Oczywiście Korwin będzie również w tym uczestniczył i pewnie powie, że Duda jest socjalistą tylko, że Krakowskim, a nie Żoliborskim jak Kaczyński. A ponieważ wobec Korwina zaczęto w internecie wysuwać dosyć ostre sugestie o agenturalności na rzecz Moskwy, to namówiono, przekonano cz też podpuszczono tych trzech.

Należy według mnie zwrócić uwagę na to, że jedynym kandydatem, który jest poddawany olbrzymiemu ciśnieniu, żeby się jednoznacznie wypowiadał w  jakichś kwestiach jest właśnie Andrzej Duda. Nikt nie wymaga jasnych i klarownych stanowisk od innych z Komorowskim i czterema wyżej wymienionymi włącznie. Tylko Duda ma się określić tu i teraz.

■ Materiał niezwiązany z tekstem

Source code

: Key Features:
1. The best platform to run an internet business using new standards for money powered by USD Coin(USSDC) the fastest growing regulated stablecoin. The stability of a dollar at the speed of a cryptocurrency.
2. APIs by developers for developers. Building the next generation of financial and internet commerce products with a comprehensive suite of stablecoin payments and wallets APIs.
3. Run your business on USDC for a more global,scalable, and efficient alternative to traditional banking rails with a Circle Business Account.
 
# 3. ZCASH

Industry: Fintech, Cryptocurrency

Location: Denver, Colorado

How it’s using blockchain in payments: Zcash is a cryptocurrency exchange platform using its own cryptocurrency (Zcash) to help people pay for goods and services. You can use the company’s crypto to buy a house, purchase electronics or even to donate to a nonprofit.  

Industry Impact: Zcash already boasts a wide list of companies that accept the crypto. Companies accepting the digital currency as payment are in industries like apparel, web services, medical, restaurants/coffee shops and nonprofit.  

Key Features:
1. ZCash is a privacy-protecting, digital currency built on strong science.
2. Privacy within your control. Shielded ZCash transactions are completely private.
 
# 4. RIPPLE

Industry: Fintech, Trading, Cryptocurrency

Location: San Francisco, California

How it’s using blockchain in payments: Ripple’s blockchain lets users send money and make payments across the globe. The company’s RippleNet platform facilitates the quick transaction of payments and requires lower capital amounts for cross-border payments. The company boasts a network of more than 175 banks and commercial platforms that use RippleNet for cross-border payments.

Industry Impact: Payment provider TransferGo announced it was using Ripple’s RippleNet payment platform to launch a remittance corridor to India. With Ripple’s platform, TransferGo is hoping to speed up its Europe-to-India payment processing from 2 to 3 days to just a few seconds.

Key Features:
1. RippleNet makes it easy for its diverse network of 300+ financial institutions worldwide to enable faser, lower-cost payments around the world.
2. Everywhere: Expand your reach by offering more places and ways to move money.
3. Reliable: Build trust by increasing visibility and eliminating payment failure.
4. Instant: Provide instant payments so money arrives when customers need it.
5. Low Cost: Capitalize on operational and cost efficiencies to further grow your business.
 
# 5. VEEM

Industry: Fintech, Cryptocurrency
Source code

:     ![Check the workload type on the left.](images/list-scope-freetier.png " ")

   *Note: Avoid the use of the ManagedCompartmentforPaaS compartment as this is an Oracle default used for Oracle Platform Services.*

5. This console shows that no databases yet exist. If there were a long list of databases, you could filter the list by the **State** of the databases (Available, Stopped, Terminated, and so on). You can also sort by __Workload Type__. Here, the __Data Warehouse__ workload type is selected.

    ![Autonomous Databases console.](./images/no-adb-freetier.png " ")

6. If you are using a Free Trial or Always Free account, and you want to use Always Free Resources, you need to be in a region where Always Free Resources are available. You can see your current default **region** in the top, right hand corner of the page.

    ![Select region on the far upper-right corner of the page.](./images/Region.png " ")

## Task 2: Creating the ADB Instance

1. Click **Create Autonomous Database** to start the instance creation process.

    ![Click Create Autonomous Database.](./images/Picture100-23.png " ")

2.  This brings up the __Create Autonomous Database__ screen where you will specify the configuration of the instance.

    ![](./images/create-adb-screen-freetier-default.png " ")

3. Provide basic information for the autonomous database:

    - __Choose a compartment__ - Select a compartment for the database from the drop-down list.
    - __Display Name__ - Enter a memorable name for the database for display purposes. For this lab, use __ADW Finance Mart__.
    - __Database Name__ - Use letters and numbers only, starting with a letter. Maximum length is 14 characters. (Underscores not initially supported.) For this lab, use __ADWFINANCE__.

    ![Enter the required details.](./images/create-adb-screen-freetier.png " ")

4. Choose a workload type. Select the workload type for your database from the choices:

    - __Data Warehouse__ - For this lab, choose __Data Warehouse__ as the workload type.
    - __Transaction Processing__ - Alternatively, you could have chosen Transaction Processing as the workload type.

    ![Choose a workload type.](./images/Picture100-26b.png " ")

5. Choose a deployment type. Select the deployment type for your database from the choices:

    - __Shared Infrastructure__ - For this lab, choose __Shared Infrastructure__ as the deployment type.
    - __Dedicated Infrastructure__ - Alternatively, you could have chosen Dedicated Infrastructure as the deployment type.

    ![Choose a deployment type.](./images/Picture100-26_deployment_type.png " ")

Sytuacja nie jest wesoła, ale istnieje według mnie dosyć prosty chwyt, który może ten konstrukt unieważnić.
Należy wymóc, teraz przed pierwszą turą i żądać od tych kandydatów powtórzenia tego wielokrotnie, że w drugiej turze będą zalecali swoim wyborcom głosowanie na Andrzeja Dudę i to bez żadnych warunków, żadnego "ale", żadnego "być może".
Jeżeli nie będą tego chcieli zrobić należy tak ich "sprzedawać", że nie są żadną alternatywą, a tak na prawdę chcą aby Wielki Ortograf dostał II kadencję.

Koniec, takie są realia.

Ponadto uważam, że Pałac Kultury i Nauki im. Józefa Stalina w Warszawie winien być spektakularnie i pod pełną kontrolą wysadzony w powietrze.